Bonus C++: Even better control

What’s more, this is just the beginning. Optimizing the C++ code in general further provides for even better results. Here’s another set of benchmarks representing the same blocking ringbuffer with thread yield strategy with other optimizations I added over time up to this commit.

 1
 2
 3
 4
 5
 6
 7
 8
 9
10
11
12
13
14
15
16
17
18
BenchmarkFastChan-Put16	5000000	25 ns/op
BenchmarkFastChan-Put64	5000000	8 ns/op
BenchmarkFastChan-Put256	5000000	5 ns/op
BenchmarkFastChan-Put1024	5000000	6 ns/op
BenchmarkFastChan-Put4096	5000000	6 ns/op
BenchmarkFastChan-Put16384	5000000	5 ns/op
BenchmarkFastChan-Put65536	5000000	5 ns/op
BenchmarkFastChan-Put262144	5000000	6 ns/op
BenchmarkFastChan-Put1048576	5000000	6 ns/op
BenchmarkFastChan-Get16	5000000	21 ns/op
BenchmarkFastChan-Get64	5000000	8 ns/op
BenchmarkFastChan-Get256	5000000	6 ns/op
BenchmarkFastChan-Get1024	5000000	6 ns/op
BenchmarkFastChan-Get4096	5000000	6 ns/op
BenchmarkFastChan-Get16384	5000000	5 ns/op
BenchmarkFastChan-Get65536	5000000	6 ns/op
BenchmarkFastChan-Get262144	5000000	7 ns/op
BenchmarkFastChan-Get1048576	5000000	6 ns/op

Now that is fast!

However, this might seem like an unfair comparison. Why did I not port the same optimizations back to Go? For instance, I replace CAS with store, simplify the logic, reuse variables.

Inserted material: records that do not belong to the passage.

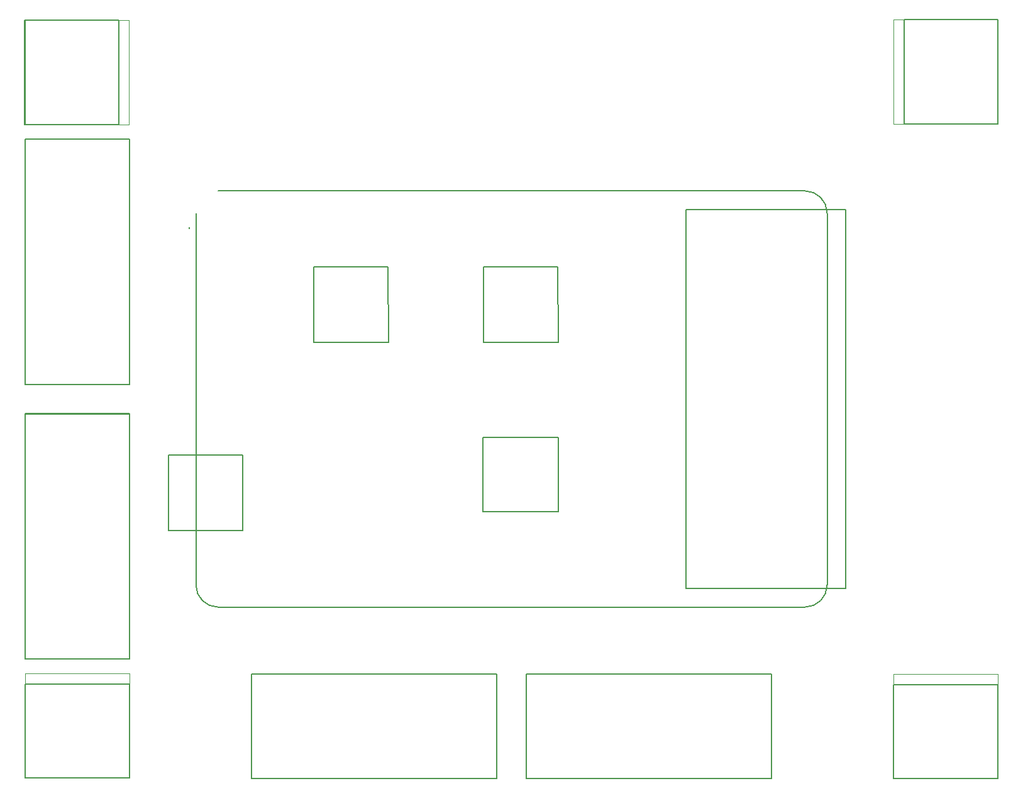
<source format=gbr>
G04 DipTrace 4.1.1.0*
G04 TopAssembly.gbr*
%MOMM*%
G04 #@! TF.FileFunction,Drawing,Top*
G04 #@! TF.Part,Single*
%ADD10C,0.12*%
%ADD19C,0.127*%
%FSLAX35Y35*%
G04*
G71*
G90*
G75*
G01*
G04 TopAssy*
%LPD*%
X8147500Y1397300D2*
D19*
Y2802300D1*
X11445500D1*
Y1397300D1*
X8147500D1*
X4447600D2*
Y2802300D1*
X7745600D1*
Y1397300D1*
X4447600D1*
X7572978Y8279980D2*
X8572978Y8280024D1*
X8573022Y7264024D1*
X7573022Y7263980D1*
X7572978Y8279980D1*
X8581000Y5986000D2*
Y4986000D1*
X7565000D1*
Y5986000D1*
X8581000D1*
X1394200Y9999000D2*
X2799200D1*
Y6701000D1*
X1394200D1*
Y9999000D1*
Y6304000D2*
X2799200D1*
Y3006000D1*
X1394200D1*
Y6304000D1*
X5286967Y8279969D2*
X6286967Y8280028D1*
X6287027Y7264028D1*
X5287027Y7263969D1*
X5286967Y8279969D1*
X3327978Y5745980D2*
X4327978Y5746024D1*
X4328022Y4730024D1*
X3328022Y4729980D1*
X3327978Y5745980D1*
X14498774Y11607307D2*
X14498805Y10202307D1*
X13232805Y10202279D1*
X13232774Y11607279D1*
X14498774Y11607307D1*
X1394194Y2670868D2*
X2799194Y2670904D1*
X2799226Y1404904D1*
X1394226Y1404868D1*
X1394194Y2670868D1*
X14498800Y1396700D2*
X13093800D1*
Y2662700D1*
X14498800D1*
Y1396700D1*
X2659200Y11602300D2*
Y10197300D1*
X1393200D1*
Y11602300D1*
X2659200D1*
X1393550Y11601950D2*
D10*
Y10197050D1*
X2798450D1*
Y11601950D1*
X1393550D1*
X10297000Y3952000D2*
D19*
X12447000D1*
Y9052000D1*
X10297000D1*
Y3952000D1*
G36*
X3597000Y8802000D2*
X3597086Y8803305D1*
X3597341Y8804588D1*
X3597761Y8805827D1*
X3598340Y8807000D1*
X3599066Y8808088D1*
X3599929Y8809071D1*
X3600912Y8809934D1*
X3602000Y8810660D1*
X3603173Y8811239D1*
X3604412Y8811659D1*
X3605695Y8811914D1*
X3607000Y8812000D1*
X3608305Y8811914D1*
X3609588Y8811659D1*
X3610827Y8811239D1*
X3612000Y8810660D1*
X3613088Y8809934D1*
X3614071Y8809071D1*
X3614934Y8808088D1*
X3615660Y8807000D1*
X3616239Y8805827D1*
X3616659Y8804588D1*
X3616914Y8803305D1*
X3617000Y8802000D1*
D1*
X3616914Y8800695D1*
X3616659Y8799412D1*
X3616239Y8798173D1*
X3615660Y8797000D1*
X3614934Y8795912D1*
X3614071Y8794929D1*
X3613088Y8794066D1*
X3612000Y8793340D1*
X3610827Y8792761D1*
X3609588Y8792341D1*
X3608305Y8792086D1*
X3607000Y8792000D1*
X3605695Y8792086D1*
X3604412Y8792341D1*
X3603173Y8792761D1*
X3602000Y8793340D1*
X3600912Y8794066D1*
X3599929Y8794929D1*
X3599066Y8795912D1*
X3598340Y8797000D1*
X3597761Y8798173D1*
X3597341Y8799412D1*
X3597086Y8800695D1*
X3597000Y8802000D1*
D1*
G37*
X3697000Y9002000D2*
D19*
Y4002000D1*
G03X3997000Y3702000I299996J-4D01*
G01*
X11897000D1*
G03X12197000Y4002000I4J299996D01*
G01*
Y9002000D1*
G03X11897000Y9302000I-299996J4D01*
G01*
X3997000D1*
X1394563Y9998597D2*
D10*
Y6700407D1*
X2799437D1*
Y9998597D1*
X1394563D1*
Y6303597D2*
Y3005407D1*
X2799437D1*
Y6303597D1*
X1394563D1*
X1394550Y2810073D2*
Y1405173D1*
X2799450D1*
Y2810073D1*
X1394550D1*
X4447907Y2801937D2*
Y1397063D1*
X7746093D1*
Y2801937D1*
X4447907D1*
X13093550Y11606950D2*
Y10202050D1*
X14498450D1*
Y11606950D1*
X13093550D1*
X8147903Y2801937D2*
Y1397063D1*
X11446097D1*
Y2801937D1*
X8147903D1*
X13093550Y2801950D2*
Y1397050D1*
X14498450D1*
Y2801950D1*
X13093550D1*
M02*

</source>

The simple answer is that I have tried, where possible, and it did not improve the performance of the resulting Go code.

Conclusion

To sum up, both Go and C++ deliver robust capabilities for high-performance atomic operations. Nevertheless, if one fully utilizes the memory model of C++, it can present remarkable performance benefits. This comparison emphasizes the criticality of grasping the subtleties of diverse programming languages and their memory models when developing applications that are performance-sensitive.